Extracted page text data
>>>>

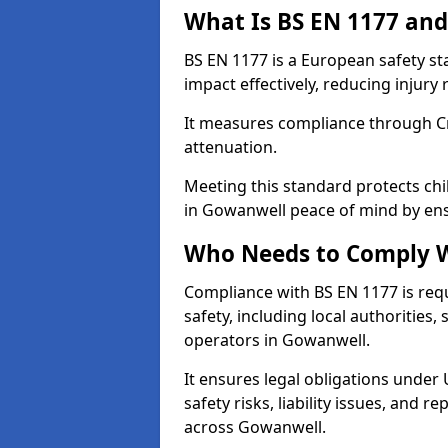
What Is BS EN 1177 and
BS EN 1177 is a European safety s
impact effectively, reducing injury r
It measures compliance through Crit
attenuation.
Meeting this standard protects chi
in Gowanwell peace of mind by ens
Who Needs to Comply W
Compliance with BS EN 1177 is req
safety, including local authorities,
operators in Gowanwell.
It ensures legal obligations under
safety risks, liability issues, and
across Gowanwell.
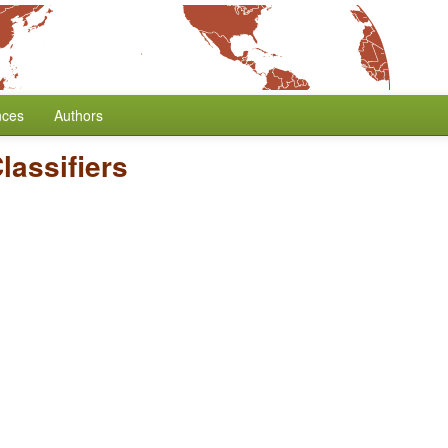
nces
Authors
lassifiers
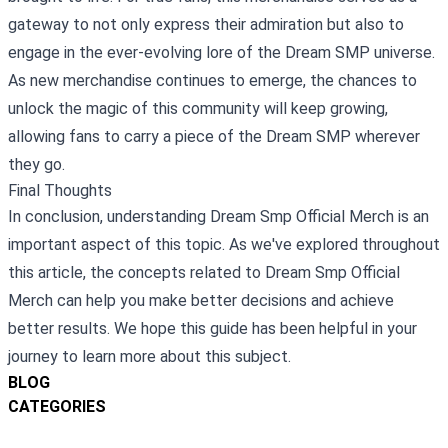
gateway to not only express their admiration but also to
engage in the ever-evolving lore of the Dream SMP universe.
As new merchandise continues to emerge, the chances to
unlock the magic of this community will keep growing,
allowing fans to carry a piece of the Dream SMP wherever
they go.
Final Thoughts
In conclusion, understanding Dream Smp Official Merch is an
important aspect of this topic. As we've explored throughout
this article, the concepts related to Dream Smp Official
Merch can help you make better decisions and achieve
better results. We hope this guide has been helpful in your
journey to learn more about this subject.
BLOG
CATEGORIES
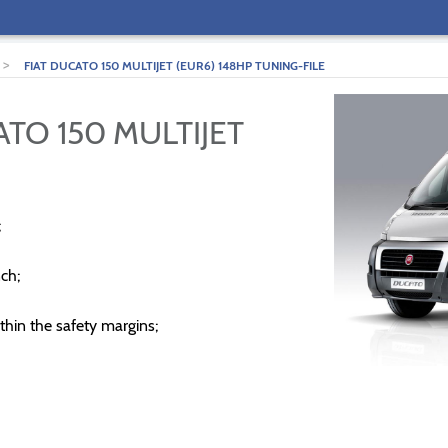
>
FIAT DUCATO 150 MULTIJET (EUR6) 148HP TUNING-FILE
ATO 150 MULTIJET
;
ch;
thin the safety margins;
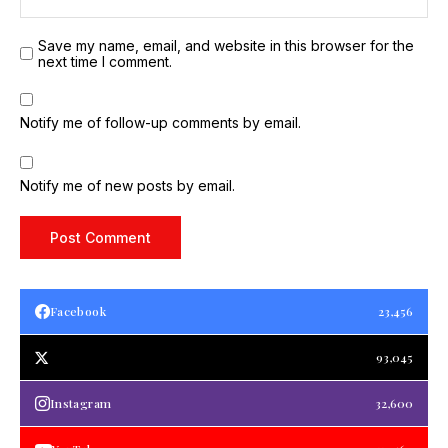
Save my name, email, and website in this browser for the
next time I comment.
Notify me of follow-up comments by email.
Notify me of new posts by email.
Facebook
23,456
93,045
Instagram
32,600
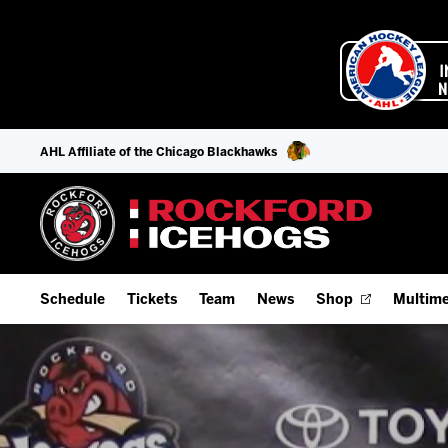
AHL Affiliate of the Chicago Blackhawks
Schedule
Tickets
Team
News
Shop
Multime
Home Schedule
Season Tickets
Offseason Player Tracker
IceHo
Full Schedule
Fan Experience & Group Packages
Staff
Watch
Add Schedule to My Calendar
Premium Seating & Group Spaces
Stats
Listen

<<<<

Problem statement
Search the data for the string "Schedule" and copy every line where it appears.

Response area
Schedule
Home Schedule
Full Schedule
Add Schedule to My Calendar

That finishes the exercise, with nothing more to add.